Task
Rewrite the material below with every "Ramazan Bayramı" changed to "Kurban Bayramı", leaving everything else as it is.

Supplied data
● ● ● ● ●

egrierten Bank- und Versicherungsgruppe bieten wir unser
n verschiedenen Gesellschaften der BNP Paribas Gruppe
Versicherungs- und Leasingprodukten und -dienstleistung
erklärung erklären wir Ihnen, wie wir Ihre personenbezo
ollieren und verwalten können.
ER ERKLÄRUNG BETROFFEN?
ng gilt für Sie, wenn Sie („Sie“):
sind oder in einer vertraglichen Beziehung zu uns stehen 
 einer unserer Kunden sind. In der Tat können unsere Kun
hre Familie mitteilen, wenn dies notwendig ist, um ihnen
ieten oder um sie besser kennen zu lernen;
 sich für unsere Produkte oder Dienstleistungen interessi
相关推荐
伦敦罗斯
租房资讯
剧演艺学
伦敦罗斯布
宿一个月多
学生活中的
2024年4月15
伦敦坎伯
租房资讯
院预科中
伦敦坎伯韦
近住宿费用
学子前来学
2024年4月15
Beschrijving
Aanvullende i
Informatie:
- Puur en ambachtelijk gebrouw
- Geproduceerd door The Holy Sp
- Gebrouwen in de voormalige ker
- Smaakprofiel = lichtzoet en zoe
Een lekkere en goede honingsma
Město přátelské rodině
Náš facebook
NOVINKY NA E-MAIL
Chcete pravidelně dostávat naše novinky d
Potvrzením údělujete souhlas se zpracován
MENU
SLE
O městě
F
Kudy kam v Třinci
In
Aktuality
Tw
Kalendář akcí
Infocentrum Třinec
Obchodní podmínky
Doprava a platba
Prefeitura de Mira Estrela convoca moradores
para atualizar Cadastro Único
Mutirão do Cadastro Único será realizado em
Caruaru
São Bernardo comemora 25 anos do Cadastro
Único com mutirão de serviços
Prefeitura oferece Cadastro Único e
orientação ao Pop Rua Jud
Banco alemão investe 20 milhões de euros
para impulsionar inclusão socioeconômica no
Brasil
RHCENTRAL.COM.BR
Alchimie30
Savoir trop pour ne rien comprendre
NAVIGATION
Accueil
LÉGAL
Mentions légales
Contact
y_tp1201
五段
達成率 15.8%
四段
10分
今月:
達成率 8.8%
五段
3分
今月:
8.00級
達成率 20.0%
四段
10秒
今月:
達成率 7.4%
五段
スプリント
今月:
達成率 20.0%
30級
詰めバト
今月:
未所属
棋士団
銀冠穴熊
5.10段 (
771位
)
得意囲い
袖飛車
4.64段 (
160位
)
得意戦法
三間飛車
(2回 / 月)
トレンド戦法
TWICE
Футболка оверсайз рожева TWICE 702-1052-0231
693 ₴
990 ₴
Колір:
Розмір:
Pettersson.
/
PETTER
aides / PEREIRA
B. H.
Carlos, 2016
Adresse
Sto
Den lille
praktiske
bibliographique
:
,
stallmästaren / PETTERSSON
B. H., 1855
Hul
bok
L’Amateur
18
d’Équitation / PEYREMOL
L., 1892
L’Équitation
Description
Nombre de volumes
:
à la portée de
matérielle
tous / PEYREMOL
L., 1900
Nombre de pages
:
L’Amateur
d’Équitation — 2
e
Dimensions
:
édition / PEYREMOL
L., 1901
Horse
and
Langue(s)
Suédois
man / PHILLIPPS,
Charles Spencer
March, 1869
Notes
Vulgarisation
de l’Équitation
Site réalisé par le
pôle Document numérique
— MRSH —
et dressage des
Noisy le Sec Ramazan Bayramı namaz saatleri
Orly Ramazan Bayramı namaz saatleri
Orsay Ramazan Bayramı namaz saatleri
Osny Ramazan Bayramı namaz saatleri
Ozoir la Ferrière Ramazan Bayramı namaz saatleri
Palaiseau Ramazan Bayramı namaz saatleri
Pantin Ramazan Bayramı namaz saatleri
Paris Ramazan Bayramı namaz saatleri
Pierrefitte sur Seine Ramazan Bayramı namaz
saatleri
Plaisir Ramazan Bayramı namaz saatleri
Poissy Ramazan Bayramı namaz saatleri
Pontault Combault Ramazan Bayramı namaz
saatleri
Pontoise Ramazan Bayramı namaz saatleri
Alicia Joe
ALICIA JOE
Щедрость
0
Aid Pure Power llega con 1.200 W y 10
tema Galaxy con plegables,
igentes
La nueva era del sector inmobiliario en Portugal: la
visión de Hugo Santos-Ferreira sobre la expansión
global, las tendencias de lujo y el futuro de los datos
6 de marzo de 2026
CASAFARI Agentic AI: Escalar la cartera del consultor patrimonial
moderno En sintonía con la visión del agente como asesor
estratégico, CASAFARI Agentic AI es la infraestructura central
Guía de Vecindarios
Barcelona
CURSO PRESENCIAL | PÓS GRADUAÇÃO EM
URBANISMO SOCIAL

● ● ● ● ●

Exercise response
egrierten Bank- und Versicherungsgruppe bieten wir unser
n verschiedenen Gesellschaften der BNP Paribas Gruppe
Versicherungs- und Leasingprodukten und -dienstleistung
erklärung erklären wir Ihnen, wie wir Ihre personenbezo
ollieren und verwalten können.
ER ERKLÄRUNG BETROFFEN?
ng gilt für Sie, wenn Sie („Sie“):
sind oder in einer vertraglichen Beziehung zu uns stehen 
 einer unserer Kunden sind. In der Tat können unsere Kun
hre Familie mitteilen, wenn dies notwendig ist, um ihnen
ieten oder um sie besser kennen zu lernen;
 sich für unsere Produkte oder Dienstleistungen interessi
相关推荐
伦敦罗斯
租房资讯
剧演艺学
伦敦罗斯布
宿一个月多
学生活中的
2024年4月15
伦敦坎伯
租房资讯
院预科中
伦敦坎伯韦
近住宿费用
学子前来学
2024年4月15
Beschrijving
Aanvullende i
Informatie:
- Puur en ambachtelijk gebrouw
- Geproduceerd door The Holy Sp
- Gebrouwen in de voormalige ker
- Smaakprofiel = lichtzoet en zoe
Een lekkere en goede honingsma
Město přátelské rodině
Náš facebook
NOVINKY NA E-MAIL
Chcete pravidelně dostávat naše novinky d
Potvrzením údělujete souhlas se zpracován
MENU
SLE
O městě
F
Kudy kam v Třinci
In
Aktuality
Tw
Kalendář akcí
Infocentrum Třinec
Obchodní podmínky
Doprava a platba
Prefeitura de Mira Estrela convoca moradores
para atualizar Cadastro Único
Mutirão do Cadastro Único será realizado em
Caruaru
São Bernardo comemora 25 anos do Cadastro
Único com mutirão de serviços
Prefeitura oferece Cadastro Único e
orientação ao Pop Rua Jud
Banco alemão investe 20 milhões de euros
para impulsionar inclusão socioeconômica no
Brasil
RHCENTRAL.COM.BR
Alchimie30
Savoir trop pour ne rien comprendre
NAVIGATION
Accueil
LÉGAL
Mentions légales
Contact
y_tp1201
五段
達成率 15.8%
四段
10分
今月:
達成率 8.8%
五段
3分
今月:
8.00級
達成率 20.0%
四段
10秒
今月:
達成率 7.4%
五段
スプリント
今月:
達成率 20.0%
30級
詰めバト
今月:
未所属
棋士団
銀冠穴熊
5.10段 (
771位
)
得意囲い
袖飛車
4.64段 (
160位
)
得意戦法
三間飛車
(2回 / 月)
トレンド戦法
TWICE
Футболка оверсайз рожева TWICE 702-1052-0231
693 ₴
990 ₴
Колір:
Розмір:
Pettersson.
/
PETTER
aides / PEREIRA
B. H.
Carlos, 2016
Adresse
Sto
Den lille
praktiske
bibliographique
:
,
stallmästaren / PETTERSSON
B. H., 1855
Hul
bok
L’Amateur
18
d’Équitation / PEYREMOL
L., 1892
L’Équitation
Description
Nombre de volumes
:
à la portée de
matérielle
tous / PEYREMOL
L., 1900
Nombre de pages
:
L’Amateur
d’Équitation — 2
e
Dimensions
:
édition / PEYREMOL
L., 1901
Horse
and
Langue(s)
Suédois
man / PHILLIPPS,
Charles Spencer
March, 1869
Notes
Vulgarisation
de l’Équitation
Site réalisé par le
pôle Document numérique
— MRSH —
et dressage des
Noisy le Sec Kurban Bayramı namaz saatleri
Orly Kurban Bayramı namaz saatleri
Orsay Kurban Bayramı namaz saatleri
Osny Kurban Bayramı namaz saatleri
Ozoir la Ferrière Kurban Bayramı namaz saatleri
Palaiseau Kurban Bayramı namaz saatleri
Pantin Kurban Bayramı namaz saatleri
Paris Kurban Bayramı namaz saatleri
Pierrefitte sur Seine Kurban Bayramı namaz
saatleri
Plaisir Kurban Bayramı namaz saatleri
Poissy Kurban Bayramı namaz saatleri
Pontault Combault Kurban Bayramı namaz
saatleri
Pontoise Kurban Bayramı namaz saatleri
Alicia Joe
ALICIA JOE
Щедрость
0
Aid Pure Power llega con 1.200 W y 10
tema Galaxy con plegables,
igentes
La nueva era del sector inmobiliario en Portugal: la
visión de Hugo Santos-Ferreira sobre la expansión
global, las tendencias de lujo y el futuro de los datos
6 de marzo de 2026
CASAFARI Agentic AI: Escalar la cartera del consultor patrimonial
moderno En sintonía con la visión del agente como asesor
estratégico, CASAFARI Agentic AI es la infraestructura central
Guía de Vecindarios
Barcelona
CURSO PRESENCIAL | PÓS GRADUAÇÃO EM
URBANISMO SOCIAL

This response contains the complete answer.